Saturday, July 21, 2012

Detours



Driving is not one of my passions.  Somehow, the Lord in His infinite wisdom has arranged my life, however, in a way that I have to, against my strongest desires, drive a lot.  At any rate, one of the reasons I don’t enjoy driving that much (I could write a whole series of posts about the things I don’t like about driving…hmm, sorry, I digress yet again) I was saying, one of the things I don’t like about driving is that I am disoriented by nature.  My internal GPS got damaged at birth, so unless I know the way like the palm of my hand, though I don’t know the palm of my hand that well either now that I think about it…anyway, unless I am super familiar with the way, I will get lost.

Therefore, I really exercise the “pray without ceasing” (1 Thessalonians 5: 17) command when I drive, particularly in the event I should hit a road block or a detour.  Needless to say, I pray a lot during spring and summer. : )

For instance, a few days ago, I needed to go to my Mother in Law’s house,-a road that is super familiar to me.  As soon as I rolled onto her nice country road I see the bright orange lights flashing next to a “road closed” sign.  “You’re kidding me?” I wondered aloud.  “She said the road was open! What happened?”  I knew the road had been closed for a few days due to some this or that.  Obviously, I had not gone down that way since.  But the day before, she told me it was open again.  Well, it wasn’t.

I remembered my husband saying something about another way to go there that was easier than the usual long way around half the county, so I figured it was time to test it.  Well, I figured wrong.  I drove around and couldn’t find it so I ended up having to back up and go on the long way after all, which means this time it was extra long.

After much frustrated mumbling under my breath, I made it to her house and I did what I was supposed to do there for her, but, boy, was I exhausted.  

I guess it is kind of the same way sometimes in our Christian walk.  For one reason or another, we encounter detours and roadblocks that cause us to go around the long way in order to arrive at our destination.  Even though the way that is closed is the shortest, seemingly smoothest and most effective, it is not the prescribed one,-ask the Israelites, right?  I mean, they hit the longest detour in the history of the world.

The Israelites had moved about in the desert forty years until all the men who were of military age when they left Egypt had died, since they had not obeyed the LORD. For the LORD had sworn to them that they would not see the land that he had solemnly promised their fathers to give us, a land flowing with milk and honey.
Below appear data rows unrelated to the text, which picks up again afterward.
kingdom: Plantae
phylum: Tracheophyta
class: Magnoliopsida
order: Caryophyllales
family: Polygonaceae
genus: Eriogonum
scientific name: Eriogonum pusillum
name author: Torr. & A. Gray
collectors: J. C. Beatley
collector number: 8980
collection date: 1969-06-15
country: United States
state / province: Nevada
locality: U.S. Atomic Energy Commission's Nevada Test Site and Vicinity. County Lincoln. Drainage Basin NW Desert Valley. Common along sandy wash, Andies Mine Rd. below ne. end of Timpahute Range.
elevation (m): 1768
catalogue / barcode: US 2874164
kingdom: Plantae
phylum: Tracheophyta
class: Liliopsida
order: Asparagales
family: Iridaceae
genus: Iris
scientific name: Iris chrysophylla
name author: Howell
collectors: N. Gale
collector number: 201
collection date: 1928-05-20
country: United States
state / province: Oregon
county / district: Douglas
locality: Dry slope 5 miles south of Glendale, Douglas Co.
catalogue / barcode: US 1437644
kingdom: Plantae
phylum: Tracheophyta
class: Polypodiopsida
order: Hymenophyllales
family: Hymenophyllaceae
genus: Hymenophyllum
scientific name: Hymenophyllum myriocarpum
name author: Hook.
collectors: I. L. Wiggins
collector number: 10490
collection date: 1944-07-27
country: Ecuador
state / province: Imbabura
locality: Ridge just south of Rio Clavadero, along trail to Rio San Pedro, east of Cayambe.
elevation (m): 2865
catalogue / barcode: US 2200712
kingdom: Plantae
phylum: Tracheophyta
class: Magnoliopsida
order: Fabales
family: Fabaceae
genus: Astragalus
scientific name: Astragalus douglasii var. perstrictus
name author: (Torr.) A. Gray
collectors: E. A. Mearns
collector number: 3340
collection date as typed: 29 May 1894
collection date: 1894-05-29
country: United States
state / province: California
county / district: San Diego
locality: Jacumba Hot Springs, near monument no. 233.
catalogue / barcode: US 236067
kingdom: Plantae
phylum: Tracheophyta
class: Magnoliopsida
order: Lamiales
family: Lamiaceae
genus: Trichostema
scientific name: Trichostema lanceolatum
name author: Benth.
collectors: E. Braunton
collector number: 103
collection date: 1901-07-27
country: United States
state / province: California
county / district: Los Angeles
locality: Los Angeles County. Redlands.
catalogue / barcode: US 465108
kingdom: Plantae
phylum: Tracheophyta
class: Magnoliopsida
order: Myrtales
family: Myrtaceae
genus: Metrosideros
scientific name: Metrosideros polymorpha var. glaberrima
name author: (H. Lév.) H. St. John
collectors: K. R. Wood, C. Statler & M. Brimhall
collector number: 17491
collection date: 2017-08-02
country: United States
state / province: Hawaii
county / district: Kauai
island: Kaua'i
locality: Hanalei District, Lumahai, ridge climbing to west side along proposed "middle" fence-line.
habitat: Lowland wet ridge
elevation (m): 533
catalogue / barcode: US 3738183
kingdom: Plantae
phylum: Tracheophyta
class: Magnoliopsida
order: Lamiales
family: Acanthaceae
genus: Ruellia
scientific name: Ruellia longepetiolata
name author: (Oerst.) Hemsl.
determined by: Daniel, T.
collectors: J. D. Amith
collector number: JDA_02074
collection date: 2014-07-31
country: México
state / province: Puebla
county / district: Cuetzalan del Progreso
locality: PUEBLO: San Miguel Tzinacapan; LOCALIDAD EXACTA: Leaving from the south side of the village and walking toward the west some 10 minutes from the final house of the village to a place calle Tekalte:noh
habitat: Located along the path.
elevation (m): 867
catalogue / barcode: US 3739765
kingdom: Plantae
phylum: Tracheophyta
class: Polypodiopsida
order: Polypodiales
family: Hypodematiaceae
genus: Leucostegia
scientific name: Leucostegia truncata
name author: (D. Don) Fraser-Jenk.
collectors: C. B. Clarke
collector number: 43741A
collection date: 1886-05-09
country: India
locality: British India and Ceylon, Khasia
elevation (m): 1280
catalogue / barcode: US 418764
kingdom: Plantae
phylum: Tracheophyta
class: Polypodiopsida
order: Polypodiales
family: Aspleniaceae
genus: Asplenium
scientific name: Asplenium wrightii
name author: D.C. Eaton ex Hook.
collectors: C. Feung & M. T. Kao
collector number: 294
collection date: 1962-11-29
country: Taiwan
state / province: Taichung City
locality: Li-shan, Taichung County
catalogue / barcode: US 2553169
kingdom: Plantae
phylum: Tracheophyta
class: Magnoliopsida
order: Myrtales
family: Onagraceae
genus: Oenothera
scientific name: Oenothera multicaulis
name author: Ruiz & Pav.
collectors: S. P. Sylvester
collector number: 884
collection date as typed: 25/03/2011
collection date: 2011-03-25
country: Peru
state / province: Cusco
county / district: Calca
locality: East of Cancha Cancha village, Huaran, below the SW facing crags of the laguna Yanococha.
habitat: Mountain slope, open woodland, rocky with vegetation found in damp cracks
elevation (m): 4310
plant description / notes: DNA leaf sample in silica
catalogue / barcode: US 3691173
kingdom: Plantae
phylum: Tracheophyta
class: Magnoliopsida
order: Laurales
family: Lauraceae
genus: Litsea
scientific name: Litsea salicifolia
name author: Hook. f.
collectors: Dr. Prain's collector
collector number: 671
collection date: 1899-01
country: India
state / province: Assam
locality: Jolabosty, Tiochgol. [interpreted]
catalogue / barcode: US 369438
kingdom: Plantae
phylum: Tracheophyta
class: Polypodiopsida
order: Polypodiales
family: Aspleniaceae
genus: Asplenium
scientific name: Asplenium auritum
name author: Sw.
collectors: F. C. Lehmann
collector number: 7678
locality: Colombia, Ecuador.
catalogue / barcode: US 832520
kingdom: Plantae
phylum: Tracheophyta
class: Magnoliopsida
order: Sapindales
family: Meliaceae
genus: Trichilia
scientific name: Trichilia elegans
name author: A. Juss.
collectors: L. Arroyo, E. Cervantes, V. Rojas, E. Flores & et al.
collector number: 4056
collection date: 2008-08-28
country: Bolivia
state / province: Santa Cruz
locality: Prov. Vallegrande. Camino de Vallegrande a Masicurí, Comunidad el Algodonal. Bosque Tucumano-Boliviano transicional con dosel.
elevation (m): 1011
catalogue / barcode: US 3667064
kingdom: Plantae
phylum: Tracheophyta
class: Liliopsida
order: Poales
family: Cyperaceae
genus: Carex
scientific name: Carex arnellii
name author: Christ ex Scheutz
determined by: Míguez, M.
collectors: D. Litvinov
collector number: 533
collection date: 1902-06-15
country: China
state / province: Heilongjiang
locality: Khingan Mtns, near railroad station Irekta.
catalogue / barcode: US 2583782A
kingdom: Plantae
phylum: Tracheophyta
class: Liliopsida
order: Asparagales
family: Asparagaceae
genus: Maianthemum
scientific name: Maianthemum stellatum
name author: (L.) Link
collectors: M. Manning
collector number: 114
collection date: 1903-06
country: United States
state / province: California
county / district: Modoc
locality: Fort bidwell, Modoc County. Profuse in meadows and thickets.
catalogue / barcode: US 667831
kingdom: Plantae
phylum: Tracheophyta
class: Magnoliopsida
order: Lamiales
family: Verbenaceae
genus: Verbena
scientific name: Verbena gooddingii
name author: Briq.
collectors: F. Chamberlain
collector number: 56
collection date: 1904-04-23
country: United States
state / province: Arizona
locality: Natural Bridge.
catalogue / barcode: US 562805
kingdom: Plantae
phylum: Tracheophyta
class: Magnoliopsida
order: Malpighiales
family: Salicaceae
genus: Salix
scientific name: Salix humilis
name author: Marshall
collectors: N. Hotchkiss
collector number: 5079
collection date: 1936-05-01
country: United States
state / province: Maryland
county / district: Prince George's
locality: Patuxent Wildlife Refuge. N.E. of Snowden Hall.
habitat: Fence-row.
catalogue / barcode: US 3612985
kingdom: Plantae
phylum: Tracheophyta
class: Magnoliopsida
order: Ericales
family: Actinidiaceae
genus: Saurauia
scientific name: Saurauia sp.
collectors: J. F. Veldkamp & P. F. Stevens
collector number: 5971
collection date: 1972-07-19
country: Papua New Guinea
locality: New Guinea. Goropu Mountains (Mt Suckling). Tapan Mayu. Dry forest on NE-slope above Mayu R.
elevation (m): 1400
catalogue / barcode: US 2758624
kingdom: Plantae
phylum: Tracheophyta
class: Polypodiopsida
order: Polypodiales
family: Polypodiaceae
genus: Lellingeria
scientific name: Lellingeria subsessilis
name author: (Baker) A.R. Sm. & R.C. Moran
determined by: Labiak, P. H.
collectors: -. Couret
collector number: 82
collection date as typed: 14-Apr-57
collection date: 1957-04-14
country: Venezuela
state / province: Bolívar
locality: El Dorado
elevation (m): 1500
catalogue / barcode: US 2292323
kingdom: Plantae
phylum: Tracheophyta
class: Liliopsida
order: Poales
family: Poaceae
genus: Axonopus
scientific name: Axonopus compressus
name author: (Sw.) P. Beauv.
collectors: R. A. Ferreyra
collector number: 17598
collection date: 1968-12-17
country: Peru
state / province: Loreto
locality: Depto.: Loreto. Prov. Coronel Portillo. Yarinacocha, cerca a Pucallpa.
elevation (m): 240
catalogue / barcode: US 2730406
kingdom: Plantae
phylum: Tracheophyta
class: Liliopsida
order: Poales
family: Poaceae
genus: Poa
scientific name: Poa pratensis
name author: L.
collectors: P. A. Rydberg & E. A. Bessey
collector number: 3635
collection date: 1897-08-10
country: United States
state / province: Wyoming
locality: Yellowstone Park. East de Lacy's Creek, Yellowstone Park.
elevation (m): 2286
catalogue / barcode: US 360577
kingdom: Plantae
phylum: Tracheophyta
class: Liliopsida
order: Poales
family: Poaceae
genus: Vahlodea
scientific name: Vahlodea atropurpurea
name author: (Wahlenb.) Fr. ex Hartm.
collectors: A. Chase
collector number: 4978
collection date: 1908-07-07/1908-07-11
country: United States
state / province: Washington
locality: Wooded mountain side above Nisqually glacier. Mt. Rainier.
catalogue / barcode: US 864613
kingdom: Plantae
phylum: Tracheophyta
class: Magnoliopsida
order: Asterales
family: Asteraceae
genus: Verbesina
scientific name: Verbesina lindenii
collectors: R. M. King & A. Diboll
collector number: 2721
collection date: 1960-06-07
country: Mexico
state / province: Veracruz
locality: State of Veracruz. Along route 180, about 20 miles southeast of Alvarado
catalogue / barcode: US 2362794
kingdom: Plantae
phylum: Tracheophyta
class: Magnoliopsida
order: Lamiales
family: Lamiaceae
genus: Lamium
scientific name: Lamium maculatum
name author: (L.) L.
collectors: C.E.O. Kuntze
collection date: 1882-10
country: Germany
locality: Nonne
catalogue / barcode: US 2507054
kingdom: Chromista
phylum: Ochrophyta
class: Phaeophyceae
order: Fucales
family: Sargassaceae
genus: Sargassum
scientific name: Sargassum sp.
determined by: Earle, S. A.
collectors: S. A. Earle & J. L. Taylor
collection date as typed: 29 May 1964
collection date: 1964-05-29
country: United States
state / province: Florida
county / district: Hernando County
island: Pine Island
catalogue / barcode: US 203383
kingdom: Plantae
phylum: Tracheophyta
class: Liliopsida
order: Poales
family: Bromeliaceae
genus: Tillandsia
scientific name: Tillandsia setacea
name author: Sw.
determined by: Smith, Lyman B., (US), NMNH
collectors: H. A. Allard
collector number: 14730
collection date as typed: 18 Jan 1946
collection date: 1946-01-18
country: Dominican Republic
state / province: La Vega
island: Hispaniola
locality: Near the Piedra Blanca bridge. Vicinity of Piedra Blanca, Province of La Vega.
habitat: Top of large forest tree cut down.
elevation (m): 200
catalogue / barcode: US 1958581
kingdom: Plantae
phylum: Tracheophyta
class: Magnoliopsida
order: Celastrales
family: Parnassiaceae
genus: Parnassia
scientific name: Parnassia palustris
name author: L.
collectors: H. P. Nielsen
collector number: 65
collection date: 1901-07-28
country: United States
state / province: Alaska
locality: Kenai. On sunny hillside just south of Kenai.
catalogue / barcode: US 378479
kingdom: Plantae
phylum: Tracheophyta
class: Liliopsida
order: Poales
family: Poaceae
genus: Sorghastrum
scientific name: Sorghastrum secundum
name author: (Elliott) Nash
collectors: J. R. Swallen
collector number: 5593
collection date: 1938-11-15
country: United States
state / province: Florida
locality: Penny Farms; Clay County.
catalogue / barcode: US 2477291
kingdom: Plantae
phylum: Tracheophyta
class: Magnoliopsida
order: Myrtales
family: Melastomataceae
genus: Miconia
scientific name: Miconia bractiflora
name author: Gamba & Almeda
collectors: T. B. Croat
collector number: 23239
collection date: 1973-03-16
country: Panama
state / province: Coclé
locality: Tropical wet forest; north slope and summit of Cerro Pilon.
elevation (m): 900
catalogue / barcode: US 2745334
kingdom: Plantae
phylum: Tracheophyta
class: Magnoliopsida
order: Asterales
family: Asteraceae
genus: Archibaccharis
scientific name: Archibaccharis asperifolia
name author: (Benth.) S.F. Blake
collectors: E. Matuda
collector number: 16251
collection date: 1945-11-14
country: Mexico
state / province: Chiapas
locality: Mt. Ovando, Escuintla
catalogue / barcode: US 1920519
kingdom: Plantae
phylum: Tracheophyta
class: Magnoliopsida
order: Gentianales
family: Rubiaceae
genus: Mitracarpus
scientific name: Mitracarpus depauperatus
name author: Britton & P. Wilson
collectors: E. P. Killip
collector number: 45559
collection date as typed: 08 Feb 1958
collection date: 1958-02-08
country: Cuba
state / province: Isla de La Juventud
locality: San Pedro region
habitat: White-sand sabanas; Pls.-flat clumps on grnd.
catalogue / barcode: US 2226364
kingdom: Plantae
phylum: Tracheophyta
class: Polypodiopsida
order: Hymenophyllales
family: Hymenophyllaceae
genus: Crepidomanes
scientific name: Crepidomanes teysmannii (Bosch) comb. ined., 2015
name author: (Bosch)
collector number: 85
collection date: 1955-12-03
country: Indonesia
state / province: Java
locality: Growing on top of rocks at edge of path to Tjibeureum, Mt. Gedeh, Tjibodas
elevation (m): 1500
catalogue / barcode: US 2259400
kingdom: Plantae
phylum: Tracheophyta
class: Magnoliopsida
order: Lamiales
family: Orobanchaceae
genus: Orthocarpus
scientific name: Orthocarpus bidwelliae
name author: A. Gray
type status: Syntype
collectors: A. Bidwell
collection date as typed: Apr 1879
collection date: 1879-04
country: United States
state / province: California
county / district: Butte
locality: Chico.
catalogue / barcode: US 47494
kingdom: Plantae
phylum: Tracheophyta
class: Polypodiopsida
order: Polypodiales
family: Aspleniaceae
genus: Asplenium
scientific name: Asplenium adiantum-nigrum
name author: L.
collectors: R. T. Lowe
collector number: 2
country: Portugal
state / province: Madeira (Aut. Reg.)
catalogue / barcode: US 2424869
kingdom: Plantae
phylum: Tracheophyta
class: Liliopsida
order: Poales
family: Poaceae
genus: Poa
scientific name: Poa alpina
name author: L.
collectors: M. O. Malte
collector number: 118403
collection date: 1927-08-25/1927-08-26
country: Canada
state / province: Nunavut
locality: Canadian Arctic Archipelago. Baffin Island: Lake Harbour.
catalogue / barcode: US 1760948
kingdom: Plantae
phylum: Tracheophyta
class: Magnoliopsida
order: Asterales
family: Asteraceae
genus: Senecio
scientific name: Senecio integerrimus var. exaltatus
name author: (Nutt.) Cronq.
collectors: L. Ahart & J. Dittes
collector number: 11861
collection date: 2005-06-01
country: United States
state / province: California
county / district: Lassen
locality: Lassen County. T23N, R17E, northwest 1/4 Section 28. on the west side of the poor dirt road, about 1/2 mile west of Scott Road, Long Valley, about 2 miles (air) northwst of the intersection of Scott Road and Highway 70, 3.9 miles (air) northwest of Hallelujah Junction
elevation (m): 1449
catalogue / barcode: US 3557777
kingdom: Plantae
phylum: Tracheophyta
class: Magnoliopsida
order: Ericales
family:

Joshua 5:6

Rather than going straight through, the LORD Our God made them wander around for 40 years due to their disobedience.  They were not ready for a straight through walk and a speedy arrival to the Promised Land.  They needed the extra time to think, to grow, to mature in their faith and to become a cohesive community which would withstand the test of time.  Their time going in circles in the dessert strengthened them as a people and as believers.  Without that time, the Israelites arriving to the Land of Milk and Honey would have been a sorry bunch of whiners and spoiled brats.  Instead, the Israelites who took Jericho led by their fearless leader Joshua did so in such a magnificent way because they faithfully trusted and obeyed the LORD.  

I know that my mission the morning that I hit the detour on my way to my Mother in Law doesn’t compare to conquering Jericho (all I had to do was feed her 15 year-old dog).  But it was an opportunity for me to meditate on the way of the Lord, which more often than not seems simply incomprehensible to me.  And a chance to praise Him for His plan is always perfect, even if it takes us around the long way home.